● **INFORMATION SUPPLIED**
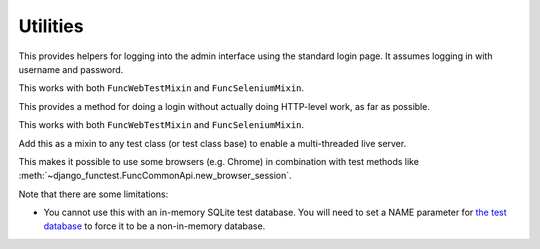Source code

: Utilities
=========

.. class:: django_functest.AdminLoginMixin

   This provides helpers for logging into the admin interface using the standard
   login page. It assumes logging in with username and password.

   This works with both ``FuncWebTestMixin`` and ``FuncSeleniumMixin``.

   .. method:: do_login(username=None, password=None, shortcut=True)

      Do an admin login for the provided username and password. However, it will
      actually do a shortcut by default, unless `shortcut=False` is passed,
      using the :meth:`~django_functest.ShortcutLoginMixin.shortcut_login`.

   .. method:: do_logout(shortcut=True)

      Do a log out for the current user, using
      :meth:`~django_functest.ShortcutLoginMixin.shortcut_logout` if
      ``shortcut=True`` (the default), or using the admin logout page if
      ``shortcut=False``

.. class:: django_functest.ShortcutLoginMixin

   This provides a method for doing a login without actually doing HTTP-level work,
   as far as possible.

   This works with both ``FuncWebTestMixin`` and ``FuncSeleniumMixin``.

   .. method:: shortcut_login(**credentials)

      Pass credentials (typically ``username`` and ``password``), as accepted by
      ``django.contrib.auth.authenticate``, and if they are valid, you will get
      a session where the user is logged in. Otherwise an exception is raised.

      Manipulates the session and cookies directly.

   .. method:: shortcut_logout()

      Logs out the user from the current session

      Manipulates the session and cookies directly.


.. class:: django_functest.MultiThreadedLiveServerMixin

      Add this as a mixin to any test class (or test class base) to enable
      a multi-threaded live server.

      This makes it possible to use some browsers (e.g. Chrome) in combination
      with test methods like
      :meth:`~django_functest.FuncCommonApi.new_browser_session`.

      Note that there are some limitations:

      * You cannot use this with an in-memory SQLite test database. You will
        need to set a NAME parameter for `the test database
        <https://docs.djangoproject.com/en/1.10/topics/testing/overview/#the-test-database>`_
        to force it to be a non-in-memory database.
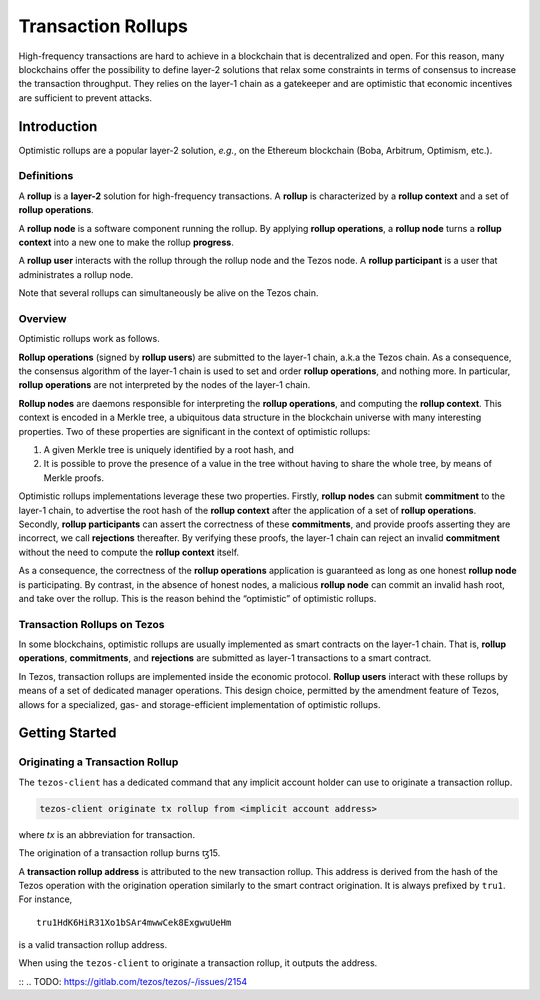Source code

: Transaction Rollups
=====================

High-frequency transactions are hard to achieve in a blockchain that is
decentralized and open. For this reason, many blockchains offer the possibility
to define layer-2 solutions that relax some constraints in terms of consensus to
increase the transaction throughput. They relies on the layer-1 chain as a
gatekeeper and are optimistic that economic incentives are sufficient to prevent
attacks.

Introduction
------------

Optimistic rollups are a popular layer-2 solution, *e.g.*, on the Ethereum
blockchain (Boba, Arbitrum, Optimism, etc.).

Definitions
************

A **rollup** is a **layer-2** solution for high-frequency transactions. A
**rollup** is characterized by a **rollup context** and a set of **rollup
operations**.

A **rollup node** is a software component running the rollup. By applying
**rollup operations**, a **rollup node** turns a **rollup context** into a new
one to make the rollup **progress**.

A **rollup user** interacts with the rollup through the rollup node and the
Tezos node. A **rollup participant** is a user that administrates a rollup node.

Note that several rollups can simultaneously be alive on the Tezos chain.

Overview
********

Optimistic rollups work as follows.

**Rollup operations** (signed by **rollup users**) are submitted to the layer-1
chain, a.k.a the Tezos chain. As a consequence, the consensus algorithm of the
layer-1 chain is used to set and order **rollup operations**, and nothing
more. In particular, **rollup operations** are not interpreted by the nodes of
the layer-1 chain.

**Rollup nodes** are daemons responsible for interpreting the **rollup
operations**, and computing the **rollup context**. This context is encoded in a
Merkle tree, a ubiquitous data structure in the blockchain universe with many
interesting properties. Two of these properties are significant in the context
of optimistic rollups:

#. A given Merkle tree is uniquely identified by a root hash, and
#. It is possible to prove the presence of a value in the tree without having to
   share the whole tree, by means of Merkle proofs.

Optimistic rollups implementations leverage these two properties. Firstly,
**rollup nodes** can submit **commitment** to the layer-1 chain, to advertise
the root hash of the **rollup context** after the application of a set of
**rollup operations**. Secondly, **rollup participants** can assert the
correctness of these **commitments**, and provide proofs asserting they are
incorrect, we call **rejections** thereafter. By verifying these proofs, the
layer-1 chain can reject an invalid **commitment** without the need to compute
the **rollup context** itself.

As a consequence, the correctness of the **rollup operations** application is
guaranteed as long as one honest **rollup node** is participating. By contrast,
in the absence of honest nodes, a malicious **rollup node** can commit an
invalid hash root, and take over the rollup.  This is the reason behind the
“optimistic” of optimistic rollups.

Transaction Rollups on Tezos
****************************

In some blockchains, optimistic rollups are usually implemented as smart
contracts on the layer-1 chain. That is, **rollup operations**, **commitments**,
and **rejections** are submitted as layer-1 transactions to a smart contract.

In Tezos, transaction rollups are implemented inside the economic
protocol. **Rollup users** interact with these rollups by means of a set of
dedicated manager operations. This design choice, permitted by the amendment
feature of Tezos, allows for a specialized, gas- and storage-efficient
implementation of optimistic rollups.


.. TODO: https://gitlab.com/tezos/tezos/-/issues/2154
   explain choosen ticket interaction and layer-2 operation.
   Transaction rollups can be used to exchange assets (encoded as tickets). A
   key feature of this implementation is that these exchanges can be grouped
   into formal trades (*i.e.*, sets of ticket transfers that need to happen
   atomically).

Getting Started
---------------

Originating a Transaction Rollup
********************************

The ``tezos-client`` has a dedicated command that any implicit account holder
can use to originate a transaction rollup.

.. code:: sh

    tezos-client originate tx rollup from <implicit account address>

where `tx` is an abbreviation for transaction.

.. TODO: https://gitlab.com/tezos/tezos/-/issues/2152

The origination of a transaction rollup burns ꜩ15.

A **transaction rollup address** is attributed to the new transaction
rollup. This address is derived from the hash of the Tezos operation with the
origination operation similarly to the smart contract origination. It is always
prefixed by ``tru1``. For instance,

::

   tru1HdK6HiR31Xo1bSAr4mwwCek8ExgwuUeHm

is a valid transaction rollup address.

When using the ``tezos-client`` to originate a transaction rollup, it outputs
the address.

::
.. TODO: https://gitlab.com/tezos/tezos/-/issues/2154
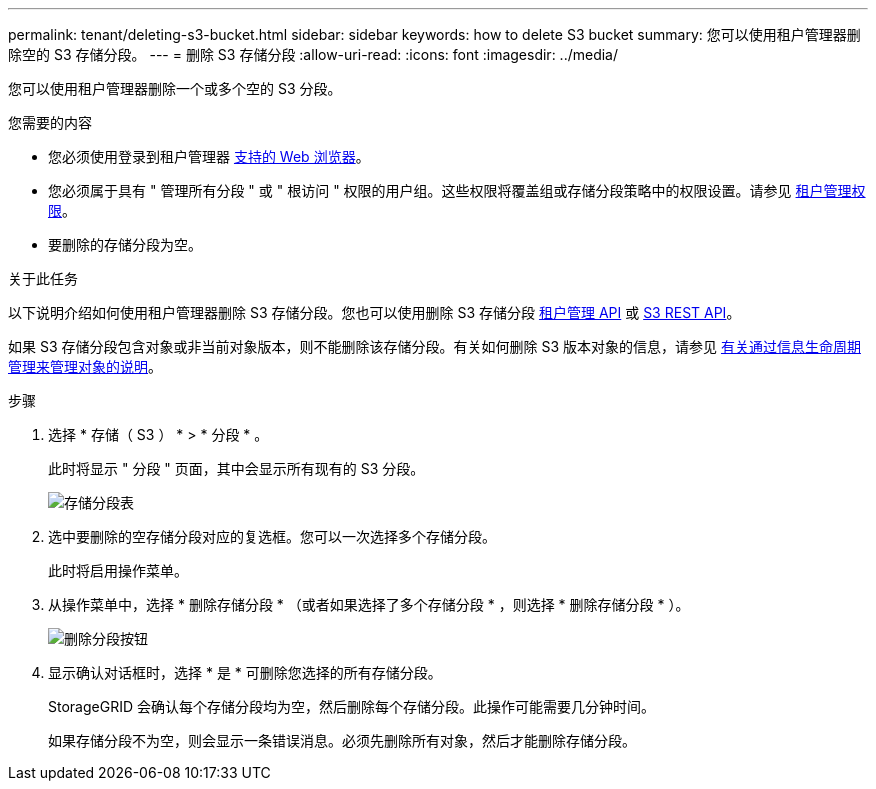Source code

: ---
permalink: tenant/deleting-s3-bucket.html 
sidebar: sidebar 
keywords: how to delete S3 bucket 
summary: 您可以使用租户管理器删除空的 S3 存储分段。 
---
= 删除 S3 存储分段
:allow-uri-read: 
:icons: font
:imagesdir: ../media/


[role="lead"]
您可以使用租户管理器删除一个或多个空的 S3 分段。

.您需要的内容
* 您必须使用登录到租户管理器 xref:../admin/web-browser-requirements.adoc[支持的 Web 浏览器]。
* 您必须属于具有 " 管理所有分段 " 或 " 根访问 " 权限的用户组。这些权限将覆盖组或存储分段策略中的权限设置。请参见 xref:tenant-management-permissions.adoc[租户管理权限]。
* 要删除的存储分段为空。


.关于此任务
以下说明介绍如何使用租户管理器删除 S3 存储分段。您也可以使用删除 S3 存储分段 xref:understanding-tenant-management-api.adoc[租户管理 API] 或 xref:../s3/s3-rest-api-supported-operations-and-limitations.adoc[S3 REST API]。

如果 S3 存储分段包含对象或非当前对象版本，则不能删除该存储分段。有关如何删除 S3 版本对象的信息，请参见 xref:../ilm/index.adoc[有关通过信息生命周期管理来管理对象的说明]。

.步骤
. 选择 * 存储（ S3 ） * > * 分段 * 。
+
此时将显示 " 分段 " 页面，其中会显示所有现有的 S3 分段。

+
image::../media/buckets_table.png[存储分段表]

. 选中要删除的空存储分段对应的复选框。您可以一次选择多个存储分段。
+
此时将启用操作菜单。

. 从操作菜单中，选择 * 删除存储分段 * （或者如果选择了多个存储分段 * ，则选择 * 删除存储分段 * ）。
+
image::../media/delete_bucket_button.png[删除分段按钮]

. 显示确认对话框时，选择 * 是 * 可删除您选择的所有存储分段。
+
StorageGRID 会确认每个存储分段均为空，然后删除每个存储分段。此操作可能需要几分钟时间。

+
如果存储分段不为空，则会显示一条错误消息。必须先删除所有对象，然后才能删除存储分段。


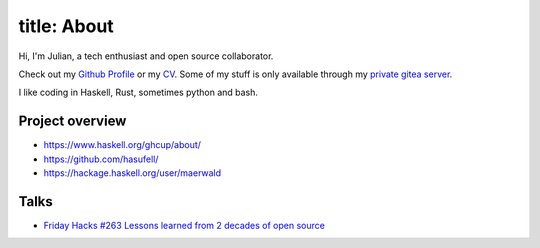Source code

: ============
title: About
============
Hi, I'm Julian, a tech enthusiast and open source collaborator.

Check out my `Github Profile <https://github.com/hasufell>`_
or my `CV <https://raw.githubusercontent.com/hasufell/hasufell/master/cv.pdf>`_. Some of my stuff is only available through my `private gitea server <https://gogs.hasufell.de/>`_.

I like coding in Haskell, Rust, sometimes python and bash.

Project overview
----------------

* https://www.haskell.org/ghcup/about/
* https://github.com/hasufell/
* https://hackage.haskell.org/user/maerwald

Talks
-----

* `Friday Hacks #263 Lessons learned from 2 decades of open source <https://www.youtube.com/watch?v=TrCuRUaJVek>`_
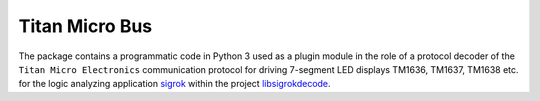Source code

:***************
Titan Micro Bus
***************


The package contains a programmatic code in Python 3 used as a plugin module
in the role of a protocol decoder of the ``Titan Micro Electronics``
communication protocol for driving 7-segment LED displays TM1636, TM1637,
TM1638 etc. for the logic analyzing application sigrok_
within the project libsigrokdecode_.

.. _sigrok: https://sigrok.org/
.. _libsigrokdecode: https://sigrok.org/wiki/Libsigrokdecode
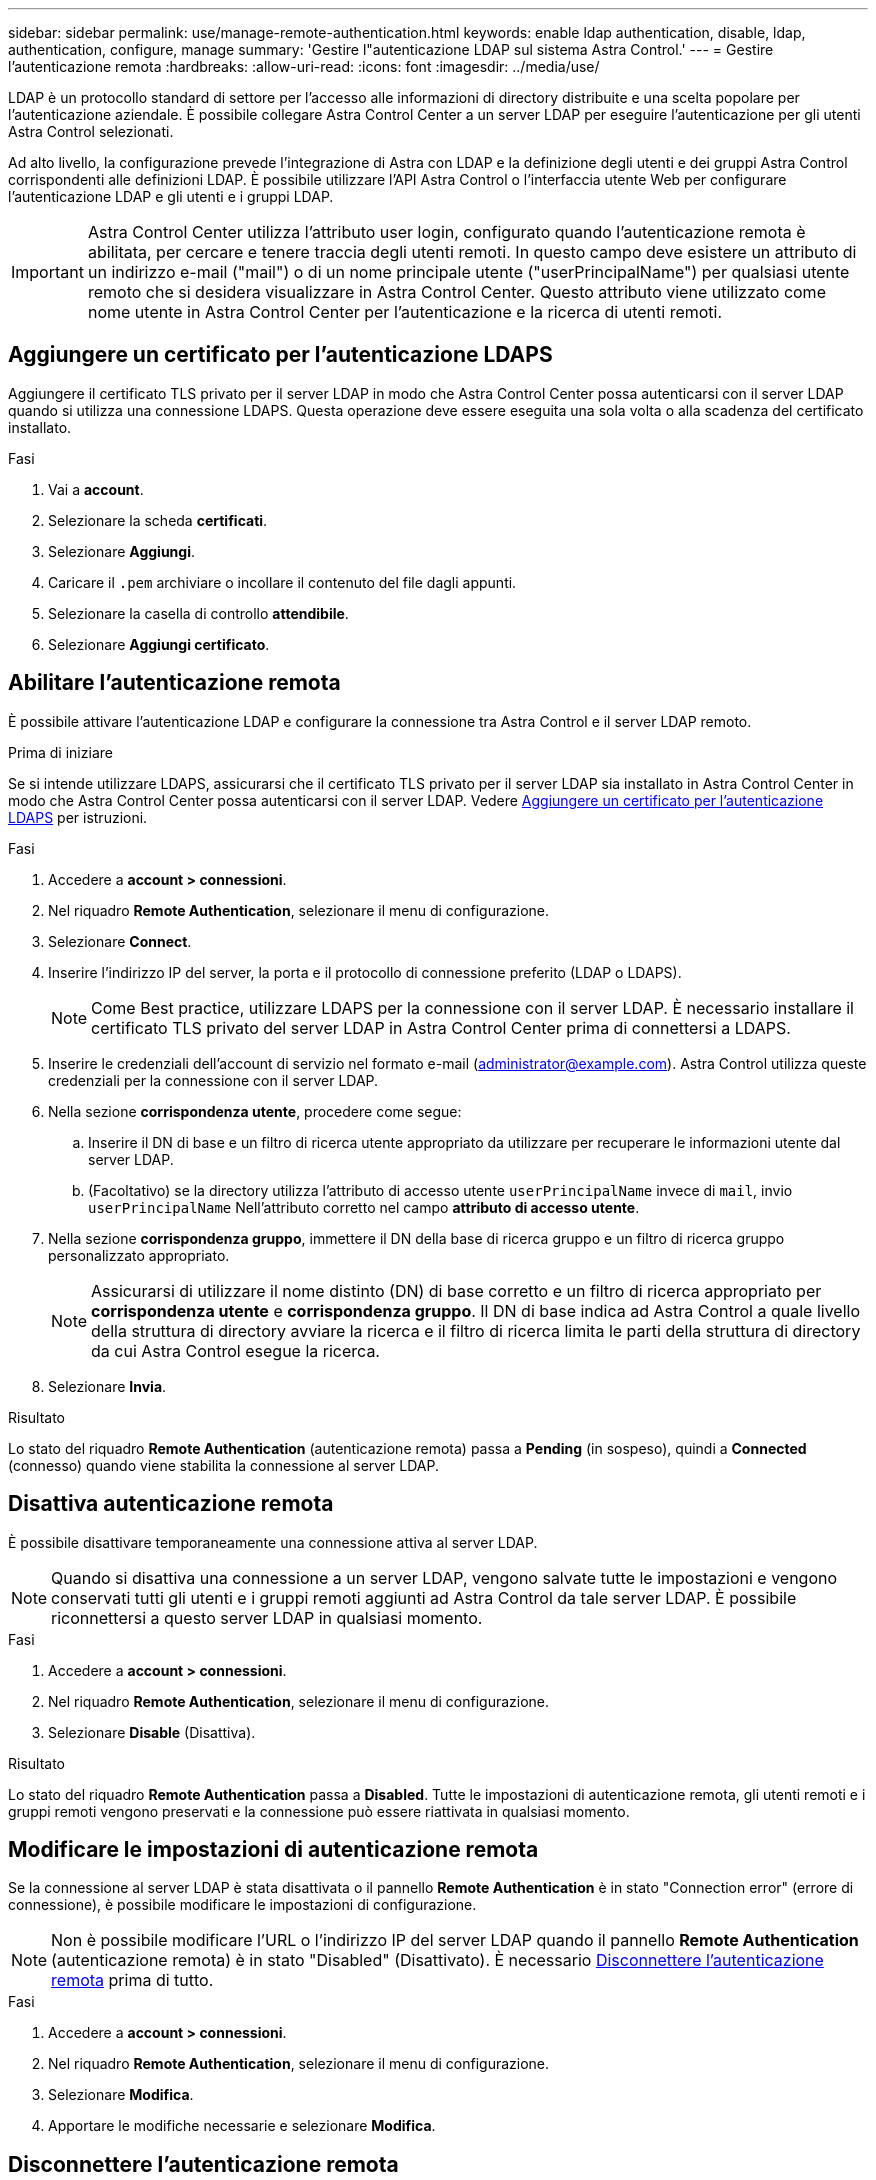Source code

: ---
sidebar: sidebar 
permalink: use/manage-remote-authentication.html 
keywords: enable ldap authentication, disable, ldap, authentication, configure, manage 
summary: 'Gestire l"autenticazione LDAP sul sistema Astra Control.' 
---
= Gestire l'autenticazione remota
:hardbreaks:
:allow-uri-read: 
:icons: font
:imagesdir: ../media/use/


[role="lead"]
LDAP è un protocollo standard di settore per l'accesso alle informazioni di directory distribuite e una scelta popolare per l'autenticazione aziendale. È possibile collegare Astra Control Center a un server LDAP per eseguire l'autenticazione per gli utenti Astra Control selezionati.

Ad alto livello, la configurazione prevede l'integrazione di Astra con LDAP e la definizione degli utenti e dei gruppi Astra Control corrispondenti alle definizioni LDAP. È possibile utilizzare l'API Astra Control o l'interfaccia utente Web per configurare l'autenticazione LDAP e gli utenti e i gruppi LDAP.


IMPORTANT: Astra Control Center utilizza l'attributo user login, configurato quando l'autenticazione remota è abilitata, per cercare e tenere traccia degli utenti remoti. In questo campo deve esistere un attributo di un indirizzo e-mail ("mail") o di un nome principale utente ("userPrincipalName") per qualsiasi utente remoto che si desidera visualizzare in Astra Control Center. Questo attributo viene utilizzato come nome utente in Astra Control Center per l'autenticazione e la ricerca di utenti remoti.



== Aggiungere un certificato per l'autenticazione LDAPS

Aggiungere il certificato TLS privato per il server LDAP in modo che Astra Control Center possa autenticarsi con il server LDAP quando si utilizza una connessione LDAPS. Questa operazione deve essere eseguita una sola volta o alla scadenza del certificato installato.

.Fasi
. Vai a *account*.
. Selezionare la scheda *certificati*.
. Selezionare *Aggiungi*.
. Caricare il `.pem` archiviare o incollare il contenuto del file dagli appunti.
. Selezionare la casella di controllo *attendibile*.
. Selezionare *Aggiungi certificato*.




== Abilitare l'autenticazione remota

È possibile attivare l'autenticazione LDAP e configurare la connessione tra Astra Control e il server LDAP remoto.

.Prima di iniziare
Se si intende utilizzare LDAPS, assicurarsi che il certificato TLS privato per il server LDAP sia installato in Astra Control Center in modo che Astra Control Center possa autenticarsi con il server LDAP. Vedere <<Aggiungere un certificato per l'autenticazione LDAPS>> per istruzioni.

.Fasi
. Accedere a *account > connessioni*.
. Nel riquadro *Remote Authentication*, selezionare il menu di configurazione.
. Selezionare *Connect*.
. Inserire l'indirizzo IP del server, la porta e il protocollo di connessione preferito (LDAP o LDAPS).
+

NOTE: Come Best practice, utilizzare LDAPS per la connessione con il server LDAP. È necessario installare il certificato TLS privato del server LDAP in Astra Control Center prima di connettersi a LDAPS.

. Inserire le credenziali dell'account di servizio nel formato e-mail (administrator@example.com). Astra Control utilizza queste credenziali per la connessione con il server LDAP.
. Nella sezione *corrispondenza utente*, procedere come segue:
+
.. Inserire il DN di base e un filtro di ricerca utente appropriato da utilizzare per recuperare le informazioni utente dal server LDAP.
.. (Facoltativo) se la directory utilizza l'attributo di accesso utente `userPrincipalName` invece di `mail`, invio `userPrincipalName` Nell'attributo corretto nel campo *attributo di accesso utente*.


. Nella sezione *corrispondenza gruppo*, immettere il DN della base di ricerca gruppo e un filtro di ricerca gruppo personalizzato appropriato.
+

NOTE: Assicurarsi di utilizzare il nome distinto (DN) di base corretto e un filtro di ricerca appropriato per *corrispondenza utente* e *corrispondenza gruppo*. Il DN di base indica ad Astra Control a quale livello della struttura di directory avviare la ricerca e il filtro di ricerca limita le parti della struttura di directory da cui Astra Control esegue la ricerca.

. Selezionare *Invia*.


.Risultato
Lo stato del riquadro *Remote Authentication* (autenticazione remota) passa a *Pending* (in sospeso), quindi a *Connected* (connesso) quando viene stabilita la connessione al server LDAP.



== Disattiva autenticazione remota

È possibile disattivare temporaneamente una connessione attiva al server LDAP.


NOTE: Quando si disattiva una connessione a un server LDAP, vengono salvate tutte le impostazioni e vengono conservati tutti gli utenti e i gruppi remoti aggiunti ad Astra Control da tale server LDAP. È possibile riconnettersi a questo server LDAP in qualsiasi momento.

.Fasi
. Accedere a *account > connessioni*.
. Nel riquadro *Remote Authentication*, selezionare il menu di configurazione.
. Selezionare *Disable* (Disattiva).


.Risultato
Lo stato del riquadro *Remote Authentication* passa a *Disabled*. Tutte le impostazioni di autenticazione remota, gli utenti remoti e i gruppi remoti vengono preservati e la connessione può essere riattivata in qualsiasi momento.



== Modificare le impostazioni di autenticazione remota

Se la connessione al server LDAP è stata disattivata o il pannello *Remote Authentication* è in stato "Connection error" (errore di connessione), è possibile modificare le impostazioni di configurazione.


NOTE: Non è possibile modificare l'URL o l'indirizzo IP del server LDAP quando il pannello *Remote Authentication* (autenticazione remota) è in stato "Disabled" (Disattivato). È necessario <<Disconnettere l'autenticazione remota>> prima di tutto.

.Fasi
. Accedere a *account > connessioni*.
. Nel riquadro *Remote Authentication*, selezionare il menu di configurazione.
. Selezionare *Modifica*.
. Apportare le modifiche necessarie e selezionare *Modifica*.




== Disconnettere l'autenticazione remota

È possibile disconnettersi da un server LDAP e rimuovere le impostazioni di configurazione da Astra Control.


CAUTION: Se si è un utente LDAP e si disconnette, la sessione si concluderà immediatamente Quando ci si disconnette dal server LDAP, tutte le impostazioni di configurazione per quel server LDAP vengono rimosse da Astra Control, così come tutti gli utenti e i gruppi remoti che sono stati aggiunti da quel server LDAP.

.Fasi
. Accedere a *account > connessioni*.
. Nel riquadro *Remote Authentication*, selezionare il menu di configurazione.
. Selezionare *Disconnect*.


.Risultato
Lo stato del riquadro *Remote Authentication* (autenticazione remota) passa a *Disconnected* (disconnesso). Le impostazioni di autenticazione remota, gli utenti remoti e i gruppi remoti vengono rimossi da Astra Control.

● **WORK ITEM**
Whenever a line in the material contains the word "these", copy that line.

● **THE COMPLETED TASK**
interesting properties. Two of these properties are significant in the context
Optimistic rollups implementations leverage these two properties. Firstly,
correctness of these **commitments**, and provide proofs asserting they are
incorrect, we call **rejections** thereafter. By verifying these proofs, the
protocol. **Rollup users** interact with these rollups by means of a set of
   key feature of this implementation is that these exchanges can be grouped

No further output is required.